Three steps to take
In today’s uncertain and unsettled tax environment, businesses need to take steps to prevent controversy while at the same time be prepared to manage and resolve disputes that do inevitably arise. Here are some ways to approach the new challenges.
1. Prevent tax controversy
Stop controversy before it occurs with top-down governance, systems and processes that enhance monitoring and compliance. An effective tax risk operating model should enable businesses to identify the tax risks in all of the jurisdictions in which they operate.
To maintain global consistency, businesses should have in place a documented tax strategy setting out the business’s approach to compliance, planning and interactions with tax administrations.
In light of the BEPS reforms and tax authorities’ increased enforcement efforts, businesses should revisit their transfer pricing documentation and defense files, as well as re-evaluate tax provisions to reflect retroactive risks that might arise from aggressive inquiries and the dynamic approach taken by most countries to interpreting the BEPS amendments to the Organisation for Economic Co-operation and Development (OECD) Transfer Pricing Guidelines.
Businesses with complex and/or high-risk transfer pricing models may want to consider making greater use of bilateral or multilateral advance pricing agreements to reduce future risks and controversies. Businesses with inherent permanent-establishment risk should consider an operating model redesign.
2. Manage tax controversy
Businesses should have tools and processes in place that allow them to manage ongoing and potential tax controversies at a global, strategic level. Implementing a global compliance and reporting framework can help businesses track and manage controversy by providing a multijurisdictional overview of controversy in a centralized repository.
To increase oversight, businesses should consider adopting a tax corporate governance framework, which formally documents a business’s policies and procedures and provides for an overview of tax risks by senior management and/or the board.
Information is at the heart of tax controversy management. The head of tax can’t be expected to know the unknown, and the best way to get ahead of nasty surprises is to have an understanding of the issues as they emerge, and then have a plan as to how they are dealt with and whose responsibility it is to handle them.
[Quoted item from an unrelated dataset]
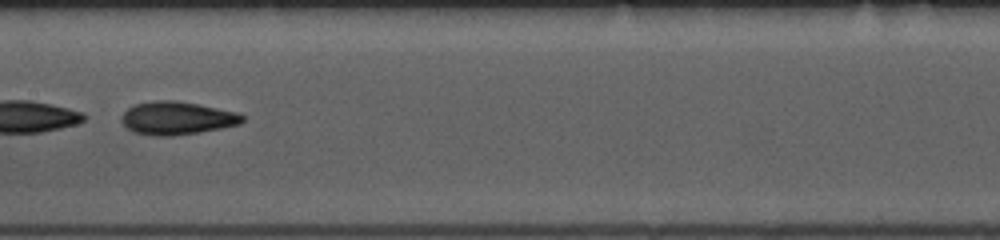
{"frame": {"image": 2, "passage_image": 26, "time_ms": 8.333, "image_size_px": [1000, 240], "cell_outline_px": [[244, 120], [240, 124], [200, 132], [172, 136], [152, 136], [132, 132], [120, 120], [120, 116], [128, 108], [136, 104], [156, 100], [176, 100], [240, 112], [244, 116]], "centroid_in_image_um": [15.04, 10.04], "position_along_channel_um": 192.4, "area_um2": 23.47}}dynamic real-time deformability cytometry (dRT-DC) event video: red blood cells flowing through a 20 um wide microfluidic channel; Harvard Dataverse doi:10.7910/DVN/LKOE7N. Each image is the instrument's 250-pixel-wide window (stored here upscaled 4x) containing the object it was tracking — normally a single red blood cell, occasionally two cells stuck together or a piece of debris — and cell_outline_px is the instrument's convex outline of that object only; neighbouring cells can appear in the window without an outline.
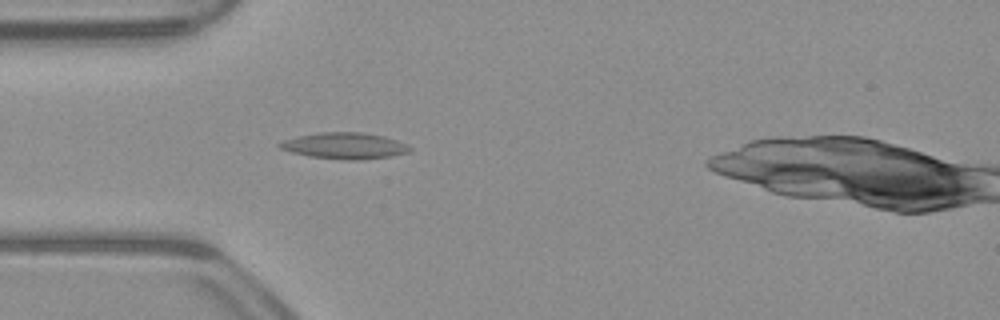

Good governance at the planning stage will lead to fewer controversies, and mapping all controversies will minimize balance sheet impact.
3. Resolve tax controversy
Businesses should develop a plan that sets out the circumstances under which disputes will be resolved, litigated or otherwise handled, which will help allow for faster resolution so businesses can resume focus on their core mission.
Businesses should evaluate the pros and cons of various dispute resolution mechanisms (appeals, mediation, arbitration, litigation and the mutual agreement procedure) and strive to build better relationships with tax authorities.
Adapting to the new environment
Corporate taxation has been under an intense and sustained public relations spotlight for the last several years, and our survey shows that businesses are responding accordingly to dim the glare. Rapid advances in technology and unprecedented leaps in multilateral cooperation among tax authorities have fundamentally and permanently altered the rules of engagement.
Businesses’ best approach is to prevent controversy in the first place. However, it is inevitable that some disputes will arise, so having processes in place to contain and efficiently resolve them will be critical. In this new tax risk environment, being proactive is the best defense for businesses that seek to limit uncertainty and minimize the potential for significant controversy.